En haut de la place Wenceslas, une autoroute...
Prague, on le sait, est la capitale de L’Aveu, titre du livre d’Arthur London publié en 1966, et du film que Costa-Gavras en a tiré en 1970. Or, ce qu’on lit à même son sol est aussi une sorte d’aveu mais d’un autre genre. A. London, comme les autres accusés, on s’en souvient, avaient été contraints, en 1952, d’avouer des crimes qu’ils n’avaient pas commis en échange d’une possible mansuétude, refusée pour finir à la plupart. L’atteinte à l’urbanisme séculaire d’une ville, lui, est un aveu involontaire qui désigne ses auteurs comme les saccageurs de l’Histoire d’un peuple et donc de son esprit.
On ne sait pas assez que, tout en haut de la place Wenceslas - cette sorte de cours plutôt, formé de deux contre-allées qui descendent de part et d’autre d’un jardin longiligne, et que ferme le musée national - passe, au pied même des escaliers du musée, entre la belle fontaine à trois vasques superposées d’où l’eau retombe en couronne perlée, et la statue équestre de saint Wenceslas, l’autoroute qui traverse le pays d’Ouest en Est. Dans le vrombissement des voitures, les visiteurs du musée ont intérêt à faire attention pour ne pas se faire écharper en entrant comme en sortant. On ne pouvait mieux éventrer un des centres historiques de Prague, cadre de tant de manifestations populaires, en particulier pendant la période dite du « Printemps de Prague » quand le peuple tchèque a cru pouvoir secouer le joug soviétique ; le 16 janvier 1969, après le retour de l’hiver totalitaire, un jeune homme désespéré s’y est immolé par le feu, Jan Palach.

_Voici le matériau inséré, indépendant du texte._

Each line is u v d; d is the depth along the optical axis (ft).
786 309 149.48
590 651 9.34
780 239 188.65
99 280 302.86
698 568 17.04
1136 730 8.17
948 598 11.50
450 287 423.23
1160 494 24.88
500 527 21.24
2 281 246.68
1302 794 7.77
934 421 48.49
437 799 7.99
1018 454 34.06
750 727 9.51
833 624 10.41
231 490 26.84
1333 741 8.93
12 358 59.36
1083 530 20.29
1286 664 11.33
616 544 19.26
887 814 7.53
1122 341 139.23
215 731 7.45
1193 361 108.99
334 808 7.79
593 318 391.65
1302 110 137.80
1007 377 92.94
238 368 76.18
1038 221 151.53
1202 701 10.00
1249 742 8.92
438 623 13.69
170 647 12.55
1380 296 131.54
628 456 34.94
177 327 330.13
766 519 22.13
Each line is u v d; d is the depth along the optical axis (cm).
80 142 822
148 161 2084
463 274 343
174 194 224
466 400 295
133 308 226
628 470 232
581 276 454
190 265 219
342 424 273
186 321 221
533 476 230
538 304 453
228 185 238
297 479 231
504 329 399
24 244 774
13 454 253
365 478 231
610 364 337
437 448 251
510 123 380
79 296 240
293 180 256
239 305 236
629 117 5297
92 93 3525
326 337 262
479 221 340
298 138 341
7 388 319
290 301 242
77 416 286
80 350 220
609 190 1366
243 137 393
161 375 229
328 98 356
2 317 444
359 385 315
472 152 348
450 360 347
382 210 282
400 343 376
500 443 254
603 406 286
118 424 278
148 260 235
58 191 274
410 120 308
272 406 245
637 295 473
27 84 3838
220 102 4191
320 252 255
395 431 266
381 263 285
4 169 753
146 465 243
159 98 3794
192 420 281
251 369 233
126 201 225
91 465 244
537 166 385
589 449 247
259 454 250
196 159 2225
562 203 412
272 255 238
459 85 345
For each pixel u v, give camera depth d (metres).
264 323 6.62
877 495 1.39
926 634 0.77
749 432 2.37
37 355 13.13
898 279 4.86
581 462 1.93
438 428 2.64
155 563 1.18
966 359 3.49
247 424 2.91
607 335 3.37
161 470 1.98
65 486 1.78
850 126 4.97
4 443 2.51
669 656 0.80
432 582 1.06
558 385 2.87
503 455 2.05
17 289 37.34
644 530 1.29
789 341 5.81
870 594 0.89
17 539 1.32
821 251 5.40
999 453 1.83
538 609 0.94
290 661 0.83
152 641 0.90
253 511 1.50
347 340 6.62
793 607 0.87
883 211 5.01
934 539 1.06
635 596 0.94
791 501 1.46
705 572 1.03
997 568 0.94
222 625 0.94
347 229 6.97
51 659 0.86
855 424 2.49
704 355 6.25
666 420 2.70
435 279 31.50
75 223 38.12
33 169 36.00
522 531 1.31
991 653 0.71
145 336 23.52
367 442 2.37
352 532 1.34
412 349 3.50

On peut tout ignorer de l’urbanisme et être cependant atterré devant une telle abomination urbanistique. Or, la réponse est toute simple : il se serait agi, sous la domination soviétique, d’ouvrir une voie rapide pour acheminer au plus vite les chars de la répression en plein cœur de la ville. Face à ces impératifs, on le devine, l’architecture d’une ville et sa mémoire ancestrale ne pèsent pas lourd. Il faut seulement s’estimer heureux que l’autoroute n’ait pas emprunté la place de la Vieille-Ville et le pont Charles.
On sait que la ligne droite dans une ville est la préoccupation majeure de tous les pouvoirs tyranniques. L’exemple vient des Romains qui construisaient une ville comme un camp militaire avec ses deux axes centraux se croisant à angle droit : le déploiement de la troupe en était facilitée. Sous Napoléon III, en France, Haussmann a eu la même préoccupation en taillant dans le vif des artères rectilignes dans Paris : la volonté d’aérer Paris s’accordait avec celle de contrer les insurrections populaires qui n’avaient cessé de se succéder depuis 1789. Mais à Rome comme à Paris, on avait eu au moins le souci de la beauté du paysage urbain.

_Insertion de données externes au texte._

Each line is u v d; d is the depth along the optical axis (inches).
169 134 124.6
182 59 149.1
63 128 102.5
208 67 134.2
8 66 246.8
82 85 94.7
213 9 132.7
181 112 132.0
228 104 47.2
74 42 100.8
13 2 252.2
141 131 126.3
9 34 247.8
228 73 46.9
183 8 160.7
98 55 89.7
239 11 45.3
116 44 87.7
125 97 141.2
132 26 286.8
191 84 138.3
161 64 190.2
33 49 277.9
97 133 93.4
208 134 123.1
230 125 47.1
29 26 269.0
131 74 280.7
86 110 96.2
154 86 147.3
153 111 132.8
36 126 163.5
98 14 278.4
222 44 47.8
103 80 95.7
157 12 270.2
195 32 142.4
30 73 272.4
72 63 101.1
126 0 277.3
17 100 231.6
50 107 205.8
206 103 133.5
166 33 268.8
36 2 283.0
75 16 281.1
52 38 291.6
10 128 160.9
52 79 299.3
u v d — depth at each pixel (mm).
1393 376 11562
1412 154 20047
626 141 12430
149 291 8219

Sur le parvis de la cathédrale Saint-Martin, une autoroute...
On ne peut pas en dire autant à Bratislava qui comme Prague exhibe une plaie ouverte qu’on évoque rarement. L’entaille est d’ailleurs encore plus cynique qu’à Prague. Car un pont nouveau (Novy most) a dû, en plus, être construit sur le Danube. Et les artistes militaires de l’ère soviétique n’ont rien trouvé de mieux entre 1967 et 1972 que de le jeter sur le fleuve de manière à faire passer l’autoroute exactement entre la colline du château et la cathédrale Saint-Martin dans le cœur historique de Bratislava. Et là, inutile de chercher à entrer dans l’église par un porche ouvrant sur la nef, il n’y en a pas : les voitures défilent quasiment sur le parvis à une dizaine de mètres à peine. Sans doute, le tort de cette église gothique, à l’époque de ce renouveau urbanistique soviétique, a-t-il été d’être d’abord une église dont on se fichait pas mal qu’elle fut aussi une œuvre d’art, et d’avoir ensuite accueilli les couronnements des rois de Hongrie. Quant au quartier juif et à sa synagogue, ils ont été purement et simplement détruits.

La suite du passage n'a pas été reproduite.